Le Dernier Duel voit le géant Ridley Scott revenir à ses premières amours, presque cinquante années après Les Duellistes, son tout premier long-métrage. Pour une relecture contemporaine aussi intelligente que palpitante.
Le Dernier Duel marque le grand retour de Ridley Scott. La dernière décennie fut pétrie de déceptions venant du réalisateur britannico-américain, de sa relecture houleuse d’Alien avec Prometheus et Alien : Covenant aux échecs consécutifs de Cartel et Exodus : Gods and Kings. Si l’on avait pas laissé le metteur en scène en grande forme avec Tout l’argent du monde et sa production compliquée, l’année 2021 semble définitivement sceller le retour de Ridley Scott en haut du cinéma mondial avec Le Dernier Duel et House of Gucci. Deux portraits de femme et de deux époques, avec un retour aux sources particulièrement salvateur pour Le Dernier Duel.
Retour aux sources
Le Dernier Duel a quelque chose d’une relecture synthétique et contemporaine de la filmographie de Ridley Scott. Embrassant son époque en une poignée de scènes aussi efficaces que parfaitement mises en scène, le réalisateur semble ici relire ses grands faits d’armes, des Duellistes à Gladiator. L’âpreté de l’époque, ainsi que toute l’ignominie de ses tristes personnages se trouve cependant parfaitement alliée à l’intelligence du scénario. Ce dernier, découpé en chapitres par le trio Ben Affleck, Matt Damon et Nicole Holofcener, d’après le roman d’Eric Jager, permet ainsi d’observer les points de vues des trois principaux protagonistes. Parce que Le Dernier Duel n’est pas tant un autre fait d’armes pour Ridley Scott qu’un grand film de l’ère #MeToo traité avec toute l’intelligence et la maestria nécessaires.
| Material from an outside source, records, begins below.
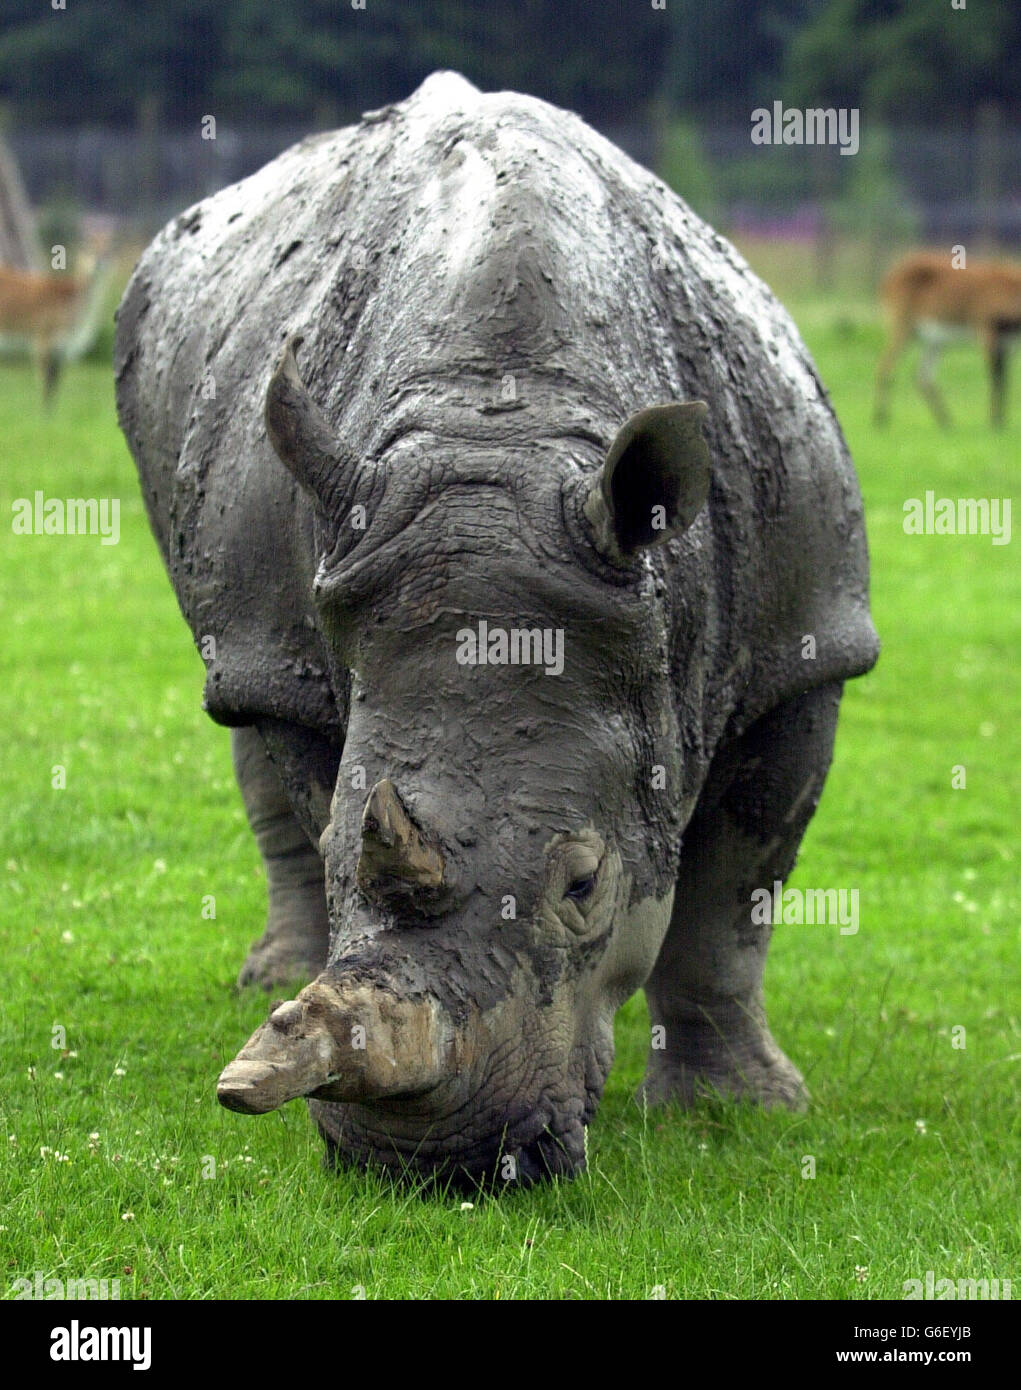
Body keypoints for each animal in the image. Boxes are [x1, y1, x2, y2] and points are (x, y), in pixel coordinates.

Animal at [113, 73, 877, 1184]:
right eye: (349, 848)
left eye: (585, 883)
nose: (431, 1163)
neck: (502, 425)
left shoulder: (806, 649)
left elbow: (735, 890)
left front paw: (741, 1108)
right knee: (250, 690)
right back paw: (271, 979)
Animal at [872, 252, 1021, 428]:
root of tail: (890, 275)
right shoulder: (988, 335)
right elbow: (996, 380)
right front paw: (995, 423)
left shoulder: (1008, 345)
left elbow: (1004, 381)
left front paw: (1000, 422)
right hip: (903, 328)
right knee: (885, 366)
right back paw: (880, 420)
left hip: (933, 342)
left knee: (923, 377)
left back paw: (946, 422)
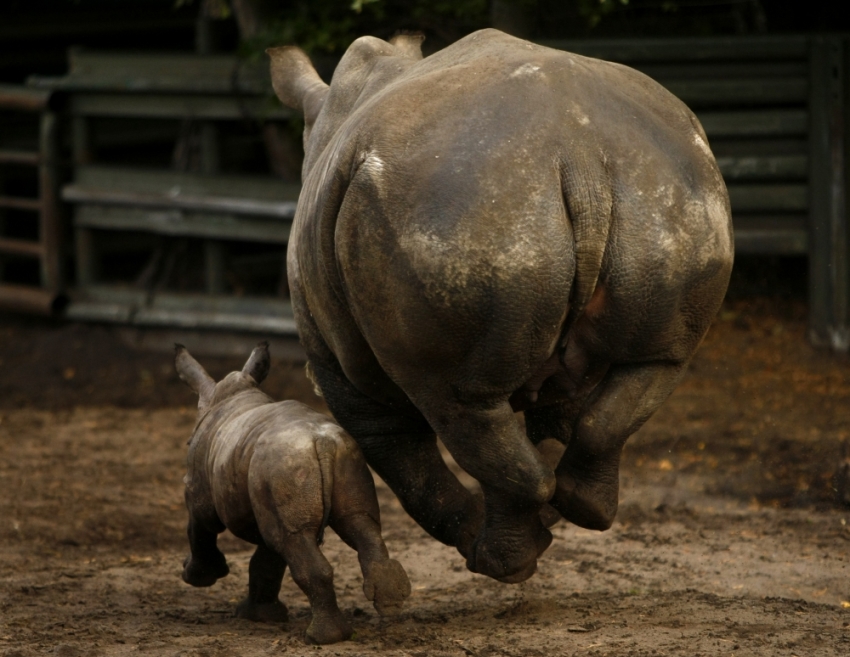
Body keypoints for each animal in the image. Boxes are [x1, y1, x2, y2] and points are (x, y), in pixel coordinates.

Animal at [176, 342, 410, 644]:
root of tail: (322, 441)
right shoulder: (264, 494)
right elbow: (268, 561)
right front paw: (261, 616)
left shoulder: (199, 489)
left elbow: (200, 528)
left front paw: (198, 576)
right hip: (338, 458)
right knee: (358, 525)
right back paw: (389, 609)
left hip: (285, 464)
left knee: (294, 540)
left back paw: (321, 638)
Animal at [267, 29, 734, 584]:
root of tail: (580, 158)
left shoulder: (337, 365)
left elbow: (402, 456)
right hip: (666, 194)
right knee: (657, 363)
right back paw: (577, 509)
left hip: (453, 212)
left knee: (459, 403)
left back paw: (501, 560)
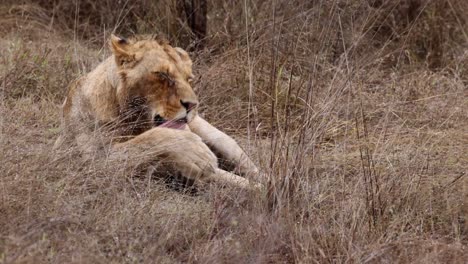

De ce duel inspiré de faits réels entre le chevalier Jean de Carrouges et le noble écuyer Jacques le Gris, campé par un Matt Damon tout en bonhommie froide et écrasée, un Adam Driver qui poursuit après Annette de Leos Carax ses interprétations de prédateurs ivres de pouvoir, Ridley Scott en tire le portrait peu reluisant d’une époque qui s’avère bien plus contemporaine qu’elle n’y paraît. Parce que le scénario et la mise en scène fonctionnent ici en symbiose, tout dans Le Dernier Duel évoque les maux de notre époque, en abordant de front le male-gaze et le sort de corps de femmes offertes en pâture à des hommes dont l’ivresse de pouvoir étouffera le moindre désir d’indépendance.
It’s a woman’s world
Et de ce Dernier Duel, pour celui des interprétations de ce casting prestigieux, ce n’est ni Ben Affleck, Matt Damon où le toujours éblouissant Adam Driver qui ne pourront voler la vedette à la fantastique prestation de Jodie Cormer. L’actrice porte ainsi à bout de bras cet affrontement factice qui ne prendra tout son sens que lorsque cette dernière sera au centre de l’attention, lorsque les points de vues de chacun des personnages de ce trio s’affronteront dans un final épique où chaque coup d’épées (où de haches) coupera le souffle. Délaissant les affrontements épiques et mettant au placard la légende de valeureux guerriers, le long-métrage de Ridley Scott choisit ainsi de mettre en lumière toute l’artificialité du pouvoir masculin, au travers de ses histoires de chevaliers aussi ridicules que purement égocentriques.
On ne saisit ainsi la puissance du long-métrage de Ridley Scott qu’au détour du regard féminin, ici porté en vérité, pour nous conter les maux d’un monde où la violence d’un viol prend une résonnance encore plus forte que celle d’un duel d’égo entre deux hommes dévorés par le pouvoir. L’intelligence du scénario allié à la brillante mise en scène de Ridley Scott et les interprétations impériales de ses acteurs font ainsi de ce Dernier Duel le premier grand film post #MeToo, où la puissance du regard féminin peut enfin mener la dragée haute à un pouvoir masculin à bout de souffle.